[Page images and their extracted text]

################

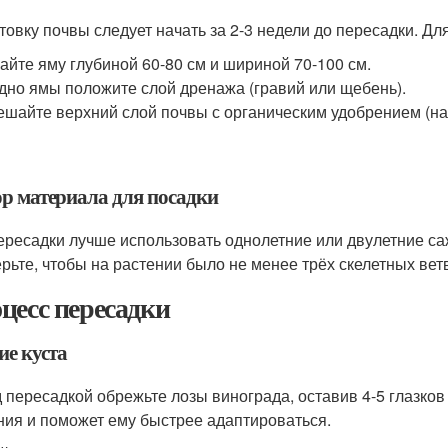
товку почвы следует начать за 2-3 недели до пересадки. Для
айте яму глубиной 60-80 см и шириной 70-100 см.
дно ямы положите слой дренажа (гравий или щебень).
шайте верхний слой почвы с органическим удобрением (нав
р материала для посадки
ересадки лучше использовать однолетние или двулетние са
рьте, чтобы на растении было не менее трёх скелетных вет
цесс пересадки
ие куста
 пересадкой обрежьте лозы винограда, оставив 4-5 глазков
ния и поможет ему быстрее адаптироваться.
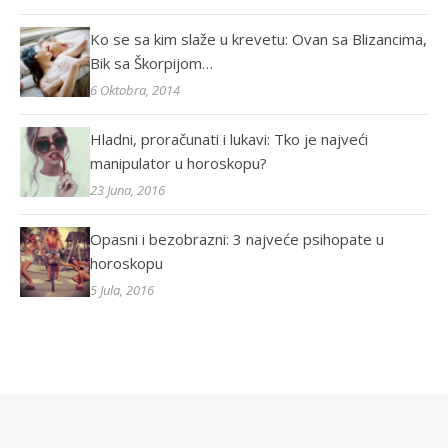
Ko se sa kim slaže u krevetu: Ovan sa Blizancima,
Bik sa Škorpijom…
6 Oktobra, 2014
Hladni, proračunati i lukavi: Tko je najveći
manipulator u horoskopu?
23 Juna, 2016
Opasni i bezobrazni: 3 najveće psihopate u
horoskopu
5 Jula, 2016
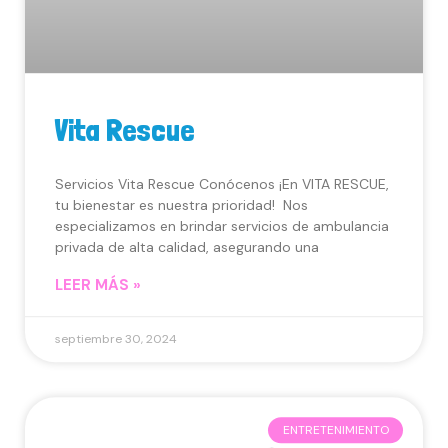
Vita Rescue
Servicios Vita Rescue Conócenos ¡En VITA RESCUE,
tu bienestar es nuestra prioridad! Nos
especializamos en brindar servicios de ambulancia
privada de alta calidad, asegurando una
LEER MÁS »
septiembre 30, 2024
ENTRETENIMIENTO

################

Reproduce every line of text from the records word for word, leaving the pictures out of your answer.

▸ **RESULT OF THIS TASK**
товку почвы следует начать за 2-3 недели до пересадки. Для
айте яму глубиной 60-80 см и шириной 70-100 см.
дно ямы положите слой дренажа (гравий или щебень).
шайте верхний слой почвы с органическим удобрением (нав
р материала для посадки
ересадки лучше использовать однолетние или двулетние са
рьте, чтобы на растении было не менее трёх скелетных вет
цесс пересадки
ие куста
 пересадкой обрежьте лозы винограда, оставив 4-5 глазков
ния и поможет ему быстрее адаптироваться.
Ko se sa kim slaže u krevetu: Ovan sa Blizancima,
Bik sa Škorpijom…
6 Oktobra, 2014
Hladni, proračunati i lukavi: Tko je najveći
manipulator u horoskopu?
23 Juna, 2016
Opasni i bezobrazni: 3 najveće psihopate u
horoskopu
5 Jula, 2016
Vita Rescue
Servicios Vita Rescue Conócenos ¡En VITA RESCUE,
tu bienestar es nuestra prioridad! Nos
especializamos en brindar servicios de ambulancia
privada de alta calidad, asegurando una
LEER MÁS »
septiembre 30, 2024
ENTRETENIMIENTO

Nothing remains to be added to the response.